Print every entry, word for word, and skip the images.

----- Data for review -----

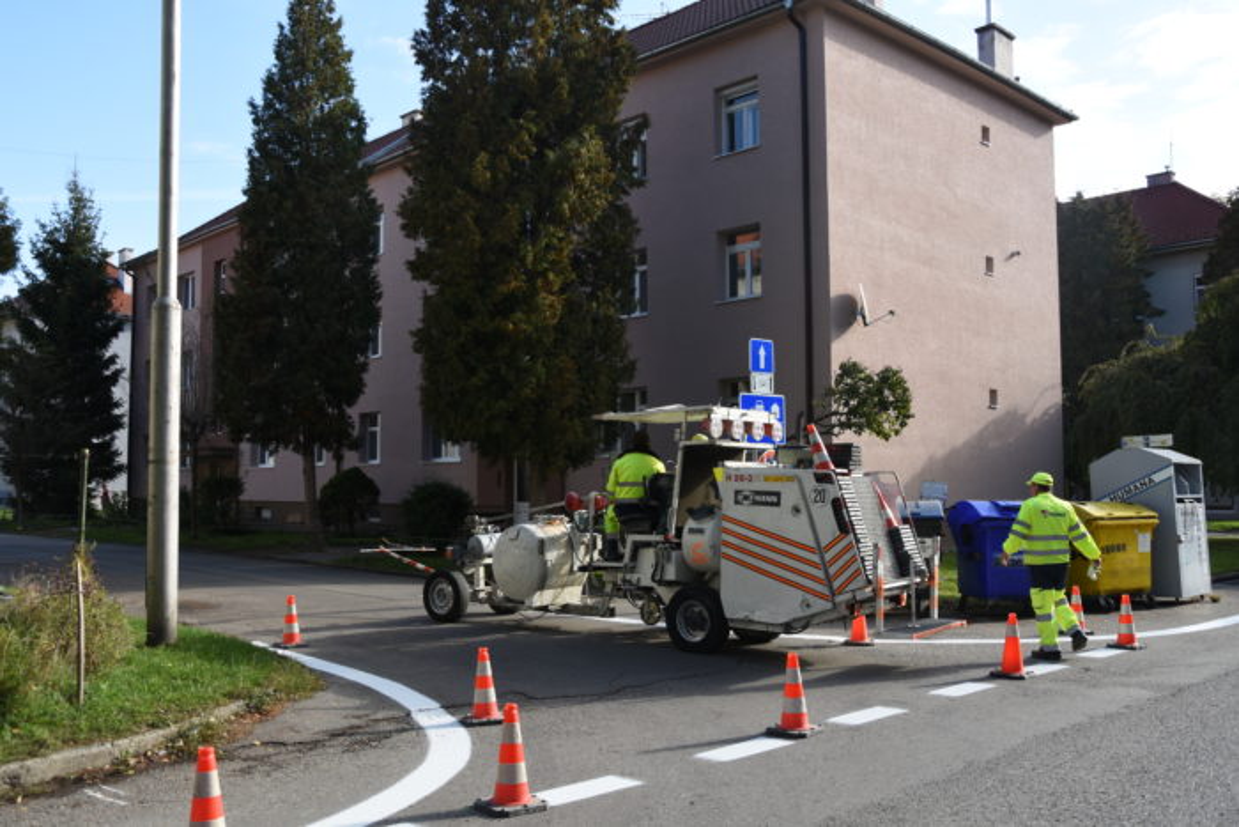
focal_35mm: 32
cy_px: 414
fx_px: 1084
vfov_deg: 41.7
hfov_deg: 59.5
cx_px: 620
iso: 100
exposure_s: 1/200
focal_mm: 21
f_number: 7.1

-----

■ Answer section ■
focal_35mm: 32
cy_px: 414
fx_px: 1084
vfov_deg: 41.7
hfov_deg: 59.5
cx_px: 620
iso: 100
exposure_s: 1/200
focal_mm: 21
f_number: 7.1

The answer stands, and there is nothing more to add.